Приученный им считать, что я опоздал на встречу, если пришел на минуту позже назначенного времени – хотя бы и на полчаса раньше партнера, я унаследовал-таки его комплекс пунктуальности и раздраженной зависти к неторопливым аборигенам. В «Тихом Доне» меня больше всего восхищало, как там назначаются свидания: «Повечеряете – выходи к плетню».
В «Кроткой» Достоевского герой, типичный западник, узнав о самоубийстве жены, восклицает: «Всего только пять минут опоздал!» В действительности он опаздывает на целую жизнь, которая у него четко распланирована (позорное прошлое – накопительское настоящее – светлое будущее) и проходит в дрессировке жены-бесприданницы. Мотивы времени и денег совмещает род занятий героя – владельца закладной конторы. По национальности он, как и старуха-процентщица в «Преступлении и наказании», не еврей, но профессия у него типично жидовская – взимание денег за самый ход времени. Сегодня это норма в обуржуазившемся мире, но в Средние века христианин не мог заниматься столь богопротивным делом, и оно выпадало на долю евреев.
Да что там, еще недавно одна православная художница из России, гостившая в Санта-Монике, отказывалась понять, как это можно дать взаймы тысячу долларов, а через год требовать назад тясячу сто. Я помнил ее мать, в молодости служившую домработницей в семье моих знакомых, а ее бабушка вообще успела родиться крепостной.
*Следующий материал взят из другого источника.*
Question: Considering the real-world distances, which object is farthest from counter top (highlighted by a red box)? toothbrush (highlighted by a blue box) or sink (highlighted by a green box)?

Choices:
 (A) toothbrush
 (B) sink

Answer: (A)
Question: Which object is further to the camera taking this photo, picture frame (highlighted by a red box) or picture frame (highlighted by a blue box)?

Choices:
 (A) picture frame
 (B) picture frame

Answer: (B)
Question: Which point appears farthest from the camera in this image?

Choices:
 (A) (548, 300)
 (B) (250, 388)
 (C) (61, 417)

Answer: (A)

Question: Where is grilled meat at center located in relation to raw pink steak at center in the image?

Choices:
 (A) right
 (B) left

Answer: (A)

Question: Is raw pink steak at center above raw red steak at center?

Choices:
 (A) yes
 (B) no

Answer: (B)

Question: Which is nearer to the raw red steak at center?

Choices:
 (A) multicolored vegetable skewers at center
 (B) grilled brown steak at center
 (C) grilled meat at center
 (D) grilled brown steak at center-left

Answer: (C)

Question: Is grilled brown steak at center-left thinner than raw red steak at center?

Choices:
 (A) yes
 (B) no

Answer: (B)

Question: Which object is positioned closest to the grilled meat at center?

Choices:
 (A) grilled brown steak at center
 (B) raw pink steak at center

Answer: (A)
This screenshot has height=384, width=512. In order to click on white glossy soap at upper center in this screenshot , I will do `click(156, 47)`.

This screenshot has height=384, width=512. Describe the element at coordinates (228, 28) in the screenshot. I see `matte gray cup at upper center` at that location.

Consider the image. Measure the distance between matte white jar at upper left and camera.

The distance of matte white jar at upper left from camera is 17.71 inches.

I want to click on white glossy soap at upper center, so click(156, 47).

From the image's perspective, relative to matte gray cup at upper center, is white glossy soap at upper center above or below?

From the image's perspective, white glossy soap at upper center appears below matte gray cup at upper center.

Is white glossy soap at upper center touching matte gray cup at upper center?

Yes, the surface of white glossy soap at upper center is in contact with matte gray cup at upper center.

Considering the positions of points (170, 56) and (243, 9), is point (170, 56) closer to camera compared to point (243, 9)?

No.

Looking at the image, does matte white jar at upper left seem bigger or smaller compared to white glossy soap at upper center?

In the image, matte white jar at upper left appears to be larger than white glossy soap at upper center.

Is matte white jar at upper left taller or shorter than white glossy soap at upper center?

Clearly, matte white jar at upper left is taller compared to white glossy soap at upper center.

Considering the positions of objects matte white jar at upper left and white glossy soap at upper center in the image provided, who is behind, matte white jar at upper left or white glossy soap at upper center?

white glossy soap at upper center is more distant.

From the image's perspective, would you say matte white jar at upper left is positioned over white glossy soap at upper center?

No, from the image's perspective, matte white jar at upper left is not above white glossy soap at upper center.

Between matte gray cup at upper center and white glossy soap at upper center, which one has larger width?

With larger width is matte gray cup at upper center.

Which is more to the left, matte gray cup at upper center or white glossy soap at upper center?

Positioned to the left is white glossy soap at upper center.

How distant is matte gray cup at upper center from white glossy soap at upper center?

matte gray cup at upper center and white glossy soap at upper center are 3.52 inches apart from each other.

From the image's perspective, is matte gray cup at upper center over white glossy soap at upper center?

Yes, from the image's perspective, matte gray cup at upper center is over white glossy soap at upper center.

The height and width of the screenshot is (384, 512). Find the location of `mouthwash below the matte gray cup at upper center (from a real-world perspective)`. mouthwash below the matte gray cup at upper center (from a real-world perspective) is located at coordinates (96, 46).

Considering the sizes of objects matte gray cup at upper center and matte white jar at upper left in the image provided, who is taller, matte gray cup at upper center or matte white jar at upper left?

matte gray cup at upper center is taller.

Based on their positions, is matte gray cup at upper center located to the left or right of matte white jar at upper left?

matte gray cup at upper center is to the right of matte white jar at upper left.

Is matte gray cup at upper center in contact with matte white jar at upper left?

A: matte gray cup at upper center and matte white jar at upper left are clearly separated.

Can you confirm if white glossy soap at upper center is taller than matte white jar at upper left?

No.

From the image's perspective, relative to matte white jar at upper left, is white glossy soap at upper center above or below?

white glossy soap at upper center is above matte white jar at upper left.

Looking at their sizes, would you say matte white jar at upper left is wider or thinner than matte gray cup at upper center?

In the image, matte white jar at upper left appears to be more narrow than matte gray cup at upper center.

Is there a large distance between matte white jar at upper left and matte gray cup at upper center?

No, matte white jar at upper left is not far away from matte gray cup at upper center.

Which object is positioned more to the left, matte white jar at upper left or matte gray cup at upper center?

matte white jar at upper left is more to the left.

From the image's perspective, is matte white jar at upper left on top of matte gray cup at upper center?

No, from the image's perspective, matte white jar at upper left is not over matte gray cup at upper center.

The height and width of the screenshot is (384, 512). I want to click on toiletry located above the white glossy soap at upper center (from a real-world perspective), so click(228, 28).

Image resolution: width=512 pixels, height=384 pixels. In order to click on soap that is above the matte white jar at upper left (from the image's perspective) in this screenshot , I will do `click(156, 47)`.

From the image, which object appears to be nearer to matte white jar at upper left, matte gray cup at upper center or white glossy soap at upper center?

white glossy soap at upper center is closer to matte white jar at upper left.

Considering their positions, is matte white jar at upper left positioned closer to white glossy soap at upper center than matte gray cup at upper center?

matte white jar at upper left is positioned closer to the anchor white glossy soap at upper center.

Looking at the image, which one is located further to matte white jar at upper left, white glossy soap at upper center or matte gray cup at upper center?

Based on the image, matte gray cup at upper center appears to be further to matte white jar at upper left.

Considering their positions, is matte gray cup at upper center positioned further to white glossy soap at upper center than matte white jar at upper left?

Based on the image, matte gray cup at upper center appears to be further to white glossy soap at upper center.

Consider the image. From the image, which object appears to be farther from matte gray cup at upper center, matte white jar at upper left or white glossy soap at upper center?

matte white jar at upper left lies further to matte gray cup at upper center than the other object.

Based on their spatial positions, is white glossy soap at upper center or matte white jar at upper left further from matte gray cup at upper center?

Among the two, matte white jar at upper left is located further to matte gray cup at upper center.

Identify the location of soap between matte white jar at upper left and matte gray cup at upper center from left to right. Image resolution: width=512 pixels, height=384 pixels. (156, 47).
Я тоже никак не могу выдавить из себя раба – мне морально тяжело платить за парковку машины, то есть, грубо говоря, за время и место. (Слава богу, для велосипедов и то, и другое пока бесплатно.) Но когда я пожаловался на этот пережиток российского прошлого коллеге-американцу, он признался, что ему тоже противно платить за паркинг. И это при том, что формулы «Время – деньги» и, буквально, «Спасибо вам за ваше время» давно уже въелись в плоть, кровь и подсознание американцев.
Во время первой поездки в Польшу (1967) – эту славянскую и единственно доступную мне тогда Европу – я остановился у тамошних коллег. Я с удивлением отметил, что когда мы садились завтракать, хозяина не бывало дома. Оказывается, он вставал раньше всех и отправлялся на прогулку, которая венчалась чашечкой кофе в кавярне. Но ровно в 9 появлялся, постукивая пальцем по крышке часов, со словами Mam zawsze punkt («У меня всегда ноль-ноль»). Фраза запомнилась, ибо звучала несколько раз в течение дня – каким-то образом, когда он смотрел на часы, на них оказывалось ровно.
Мне эта еврогармония не давалась. Пытаясь освоить культуру кавярни (поводом служил роман с юной полькой), я никак не мог научиться бесконечному растягиванию микроскопической порции эспрессо. Я выпивал вторую, третью, четвертую чашку и томился в ожидании дальнейших событий.
Это не я пишу
В 50-е годы в папиных разговорах за чайным столом и устных новеллах стал фигурировать музыковед-графоман с запоминающейся, иногда казалось, нарочно придуманной, фамилией – Оголевец [11] . Бывший работник милиции, он вел себя нахраписто, печатал огромные тома с претензией на тотальную перестройку музыкознания, скандально требовал их обсуждения и признания своего величия. В ходе кампании по увековечению собственной славы он не постеснялся обратиться за отзывом к Шостаковичу, со слов которого и стала известна эта история.
Отметая возражения, он добился аудиенции и попросил письменно засвидетельствовать непреходящую ценность его работ. Шостакович, неспособный никому отказать прямо, стал, нервно наигрывая что-то пальцами на щеке (папа всегда показывал его так), отнекиваться – он не читал книг Оголевца, сейчас у него нет времени с ними ознакомиться, он не музыковед, научных отзывов не пишет, это отняло бы слишком много сил…
– Не нужно ни о чем беспокоиться, – надвигаясь на него, с угрожающей членораздельностью объявил Оголевец. – Я все подготовил. Вот отзыв. – Он раскрыл портфель и протянул Шостаковичу отпечатанный текст с зияющим местом для подписи.
Шостакович стал читать:
«Гениальные работы выдающегося музыковеда А. С. Оголевца открывают новую страницу в истории советского и мирового музыкознания. Их историческое значение…»
– Как же вы можете так о себе писать? – спросил пораженный Шостакович, хотя после всего к тому времени пережитого, наверно, мало что должно было его удивлять.
– Это не я пишу, – левой рукой папа описал большую дугу и уперся указательным пальцем себе в грудь. – Это вы пишете!!! – Правый перст он устремил на воображаемого Шостаковича.